Bellisha (Michael Zindel) a la vingtaine bien entamée et habite seul avec Maman (Agnès Jaoui) dans un petit appartement du 93.

La famille est installée là depuis 1972, et c’est un petit monde sur le point d’être englouti qui entoure nos protagonistes. La synagogue a fermé, faute de fidèles, et l’épicerie kasher est sur le point de faire de même, faute de clients.

Bellisha persiste à arpenter le quartier, de sa dégaine dégingandée, garçon lunaire à l’apparence rêveuse, mais finalement solide dans sa détermination à ne pas se laisser dévorer par le monde. Il refuse le travail, l’engagement (il couche joyeusement avec une femme mariée à l’étage en dessous), et ment continuellement à sa vieille mère pour la maintenir dans une forme d’enchantement. A le regarder, on pressent qu’il ne semble s’imaginer ni ailleurs, ni différent.

Évidemment, le monde n’est pas forcément fait pour les poètes, quand bien même ils l’habiteraient comme tout un chacun, et en de multiples saynètes va se dessiner son parcours vers autre chose.

Le sujet est aussi grave que Bellisha s’efforce d’être léger : l’inexorable montée d’un antisémitisme dans les quartiers populaires, menaçant de renvoyer ailleurs les descendants de ceux qui, déjà exilés, pensaient avoir ici trouvé leur place.

La violence des situations n’est jamais esquivée, mais le réalisateur Noé Debré se refuse au frontal : à l’instar de Bellisha qui se préoccupe surtout de la manière de masquer leur réalité à sa mère, de manière aussi drôle que burlesque.

Las, même si l’on préfère trouver dans tout moment dramatique le comique de la situation, le réel est bien là, et finira par obliger Bellisha à prendre des mesures radicales, sans jamais se départir de son mystère comme de sa grâce.
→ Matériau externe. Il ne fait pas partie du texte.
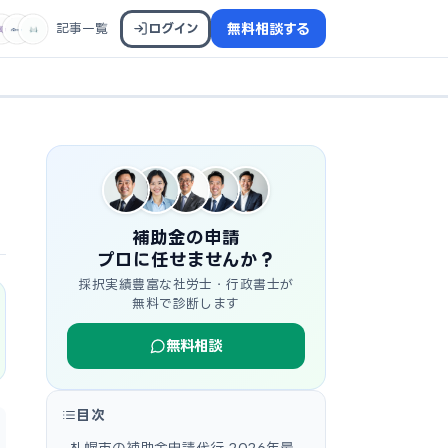
記事一覧
ログイン
無料相談する
補助金の申請
プロに任せませんか？
採択実績豊富な社労士・行政書士が
無料で診断します
無料相談
目次
札幌市の補助金申請代行 2026年最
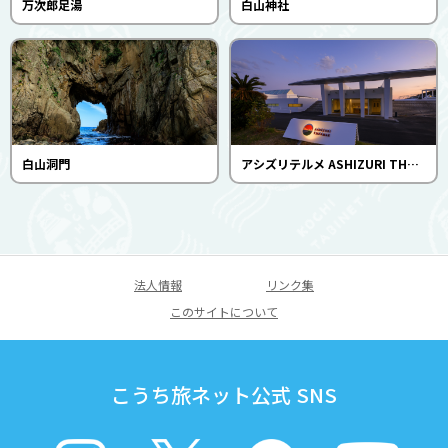
万次郎足湯
白山神社
白山洞門
アシズリテルメ ASHIZURI THERMAE
法人情報
リンク集
このサイトについて
こうち旅ネット公式 SNS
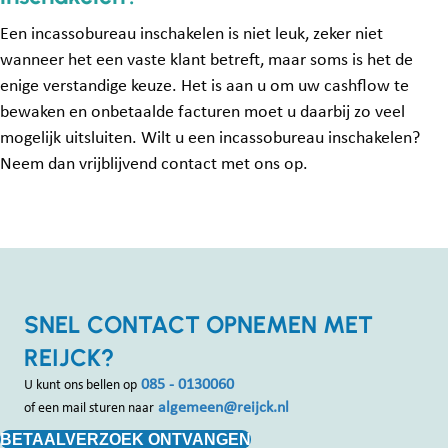
Een incassobureau inschakelen is niet leuk, zeker niet
wanneer het een vaste klant betreft, maar soms is het de
enige verstandige keuze. Het is aan u om uw cashflow te
bewaken en onbetaalde facturen moet u daarbij zo veel
mogelijk uitsluiten. Wilt u een incassobureau inschakelen?
Neem dan vrijblijvend contact met ons op.
SNEL CONTACT OPNEMEN MET
REIJCK?
085 - 0130060
U kunt ons bellen op
algemeen@reijck.nl
of een mail sturen naar
BETAALVERZOEK ONTVANGEN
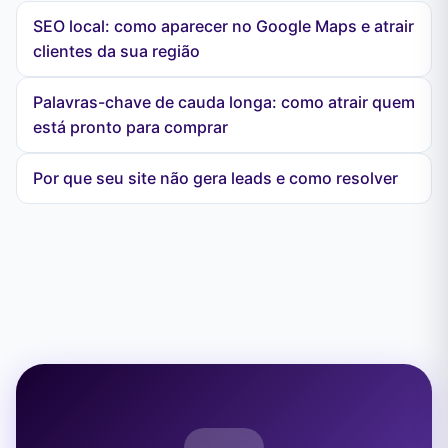
SEO local: como aparecer no Google Maps e atrair
clientes da sua região
Palavras-chave de cauda longa: como atrair quem
está pronto para comprar
Por que seu site não gera leads e como resolver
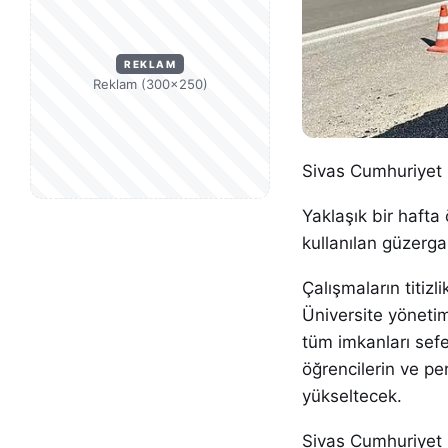
REKLAM
Reklam (300×250)
Sivas Cumhuriyet
Yaklaşık bir haft
kullanılan güzerga
Çalışmaların titiz
Üniversite yönetim
tüm imkanları sef
öğrencilerin ve pe
yükseltecek.
Sivas Cumhuriyet 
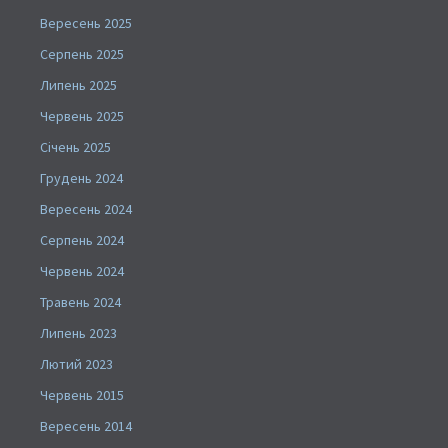
Вересень 2025
Серпень 2025
Липень 2025
Червень 2025
Січень 2025
Грудень 2024
Вересень 2024
Серпень 2024
Червень 2024
Травень 2024
Липень 2023
Лютий 2023
Червень 2015
Вересень 2014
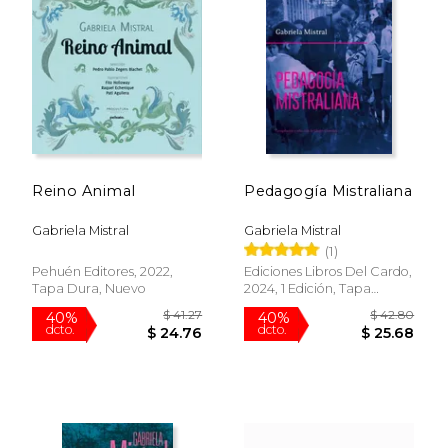
Reino Animal
Pedagogía Mistraliana
Gabriela Mistral
Gabriela Mistral
(1)
Pehuén Editores, 2022,
Ediciones Libros Del Cardo,
Tapa Dura, Nuevo
2024, 1 Edición, Tapa
Blanda, Nuevo
$ 31.25
$ 53.
6%
50%
dcto.
dcto.
$ 29.41
$ 26.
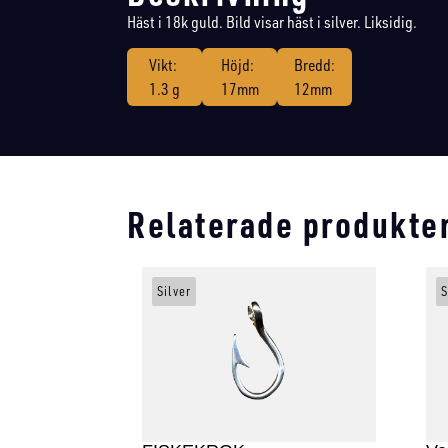
Häst i 18k guld. Bild visar häst i silver. Liksidig.
Vikt:
Höjd:
Bredd:
1.3 g
17mm
12mm
Relaterade produkte
Silver
S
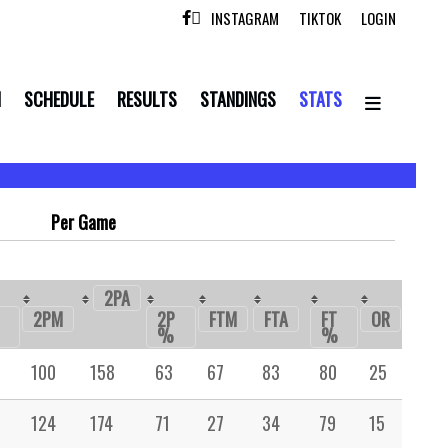
INSTAGRAM
TIKTOK
LOGIN

N
SCHEDULE
RESULTS
STANDINGS
STATS
Per Game
2PA
D
2PM
2P
FTM
FTA
FT
OR
%
%
100
158
63
67
83
80
25
55
124
174
71
27
34
79
15
33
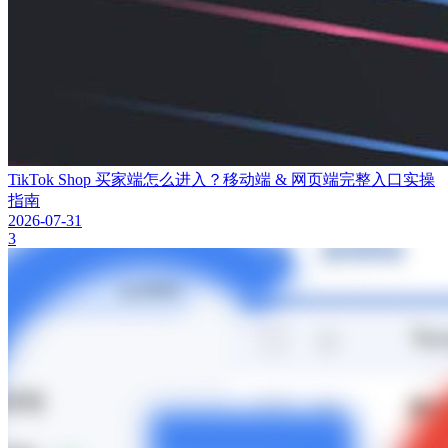
TikTok Shop 买家端怎么进入？移动端 & 网页端完整入口实操
指南
2026-07-31
3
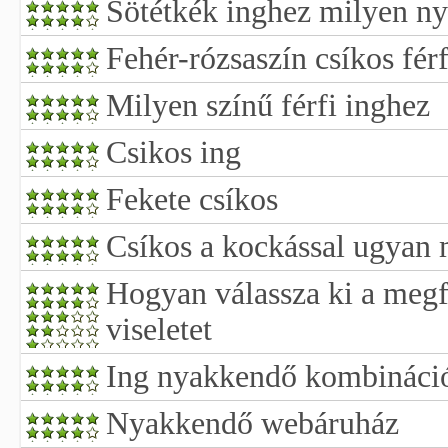
Sötétkék inghez milyen ny
Fehér-rózsaszín csíkos férf
Milyen színű férfi inghez
Csikos ing
Fekete csíkos
Csíkos a kockással ugyan 
Hogyan válassza ki a megf
viseletet
Ing nyakkendő kombináci
Nyakkendő webáruház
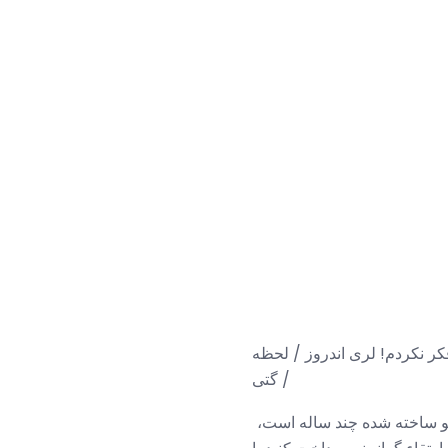
کر نکردم! لری اندروز / لحظه
/ گتی
نو ساخته شده چند ساله است،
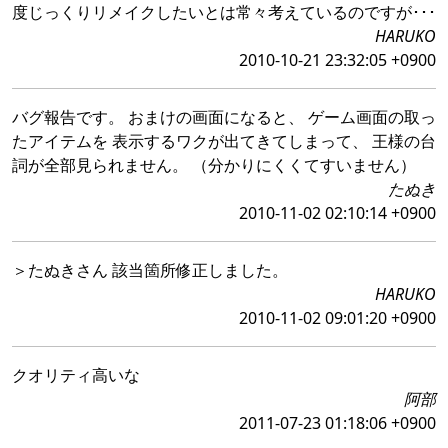
度じっくりリメイクしたいとは常々考えているのですが･･･
HARUKO
2010-10-21 23:32:05 +0900
バグ報告です。 おまけの画面になると、 ゲーム画面の取っ
たアイテムを 表示するワクが出てきてしまって、 王様の台
詞が全部見られません。 （分かりにくくてすいません）
たぬき
2010-11-02 02:10:14 +0900
＞たぬきさん 該当箇所修正しました。
HARUKO
2010-11-02 09:01:20 +0900
クオリティ高いな
阿部
2011-07-23 01:18:06 +0900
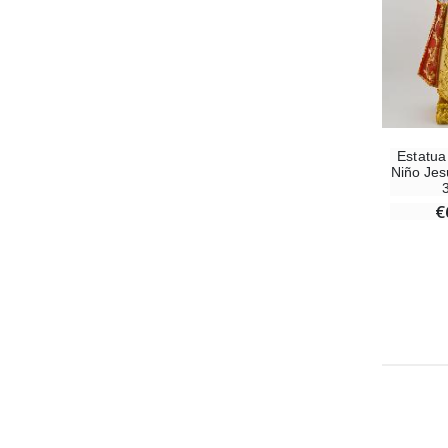
Estatua 
Niño Jes
€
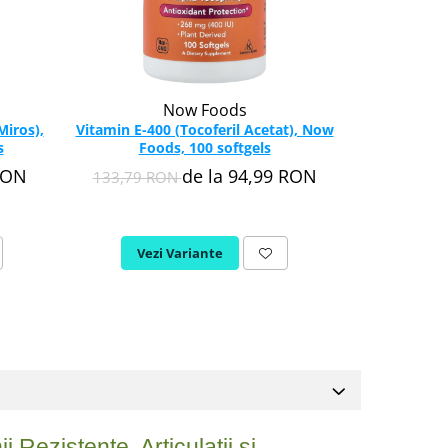
Now Foods
Miros),
Vitamin E-400 (Tocoferil Acetat), Now
Potassium C
s
Foods, 100 softgels
Now F
RON
de la 94,99 RON
133,79 RON
98,4
Vezi Variante
Adau
 Rezistente, Articulații și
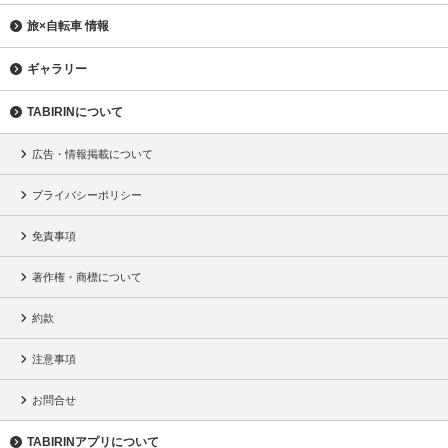
旅×自転車 情報
ギャラリー
TABIRINについて
広告・情報掲載について
プライバシーポリシー
免責事項
著作権・商標について
約款
注意事項
お問合せ
TABIRINアプリについて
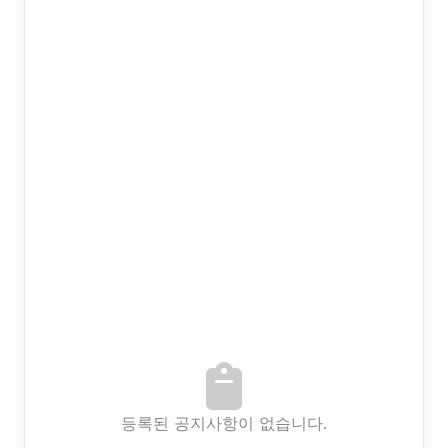
모바일 서비스
체키플러스
Papayacop
315정품인증
공지사항
등록된 공지사항이 없습니다.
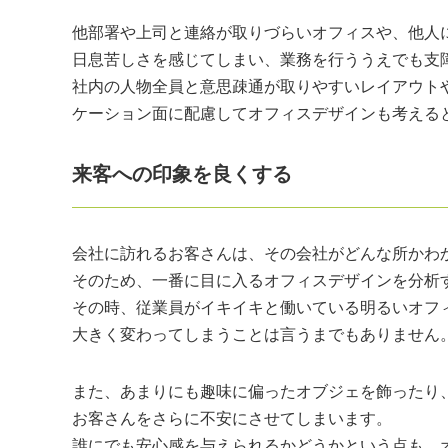
他部署や上司と連絡が取りづらいオフィスや、他人
日息苦しさを感じてしまい、業務を行ううえでも支
社内の人物全員と意思疎通が取りやすいレイアウト
ケーション面に配慮してオフィスデザインも考える
来客への印象を良くする
会社に訪れるお客さんは、その会社がどんな所かわ
そのため、一番に目に入るオフィスデザインを分析
その時、従業員がイキイキと働いている明るいオフ
大きく変わってしまうことは言うまでもありません
また、あまりにも趣味に偏ったオブジェを飾ったり
お客さんをさらに不安にさせてしまいます。
誰にでも安心感を与えられるかどうかという点も、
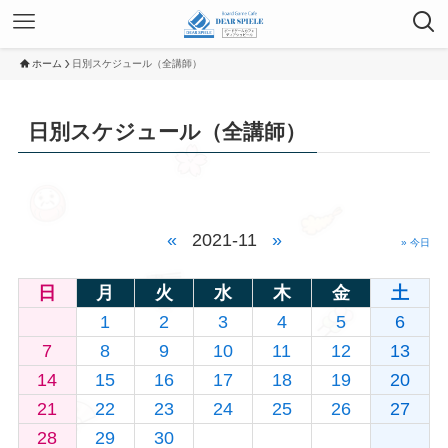
ホーム
日別スケジュール（全講師）
日別スケジュール（全講師）
«
2021-11
»
» 今日
日
月
火
水
木
金
土
1
2
3
4
5
6
7
8
9
10
11
12
13
14
15
16
17
18
19
20
21
22
23
24
25
26
27
28
29
30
Voilà un film léger et grave, une histoire de gens qui tombent et qui sans cesse se relèvent, ce qui n’est pas sans rappeler Charlie Chaplin. On nous montre avec une infinie délicatesse que nombre de nos problèmes contemporains sont aussi cruels que dépourvus de sens, tant il faudrait si peu pour arriver à accomplir tant de choses.